A Rossana Boccabella firma il vestito rosso: «Mi porti in seno». Dina gli fa firmare l’immaginetta di madre Maria Gemma di Gesù Ostia, madre badessa morta sotto le macerie del monastero di Santa Chiara povera. Benigni si ferma e legge, dal Vangelo: «Non c’è amore più grande di questo: dare la vita per i propri amici». La rima più bella finisce su un braccio ingessato: «A Pia, che questo gesso vada via». Maria Lucia gli stringe la mano e non lo molla: «Non vi dimenticate di noi. Risolvete i nostri problemi. Parla con Bertolaso: vogliamo le case ». Benigni applaude gli sfollati. Preso in braccio dai volontari di Croce rossa Trento, lui acchiappa il più grosso: «Ora ti alzo io».

ALLA FINANZA. «Vi bacerei tutti, vi spoglierei tutti.

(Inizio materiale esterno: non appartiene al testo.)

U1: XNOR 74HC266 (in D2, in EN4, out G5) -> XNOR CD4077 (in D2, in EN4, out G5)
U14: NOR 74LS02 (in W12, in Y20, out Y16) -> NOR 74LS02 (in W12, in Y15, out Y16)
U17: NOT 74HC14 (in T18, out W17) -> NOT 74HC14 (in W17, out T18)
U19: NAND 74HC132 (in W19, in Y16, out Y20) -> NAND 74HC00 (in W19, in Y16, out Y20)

Bacerei una a una le pietre di questa città». Entra da par suo, passeggiando sulle poltrone di prima fila dove Anna Luzi riesce a stringergli la mano. Nell’auditorium strapieno e collegato con la palestra altrettanto colma (sono in 2mila) è ovazione per Benigni che fa «il G1». «Non dirò nulla contro Berlusconi. Sbagliato o sbagliato che sia, è il mio presidente. Ma manterrà, l’ha detto a me e Bertolaso che ieri sera siamo andati a trovarlo, vestiti di nero e con poco trucco, proprio come piace a lui. Per andare in Paradiso si passa dall’Inferno. Vi dedico il canto di Ulisse: fatti non foste a viver come bruti, ma per seguir virtute e conoscenza ». La sala ammutolisce. La gente piange. Lui consola così: «Torno a città ricostruita. Andiamo tutti insieme a riveder le stelle».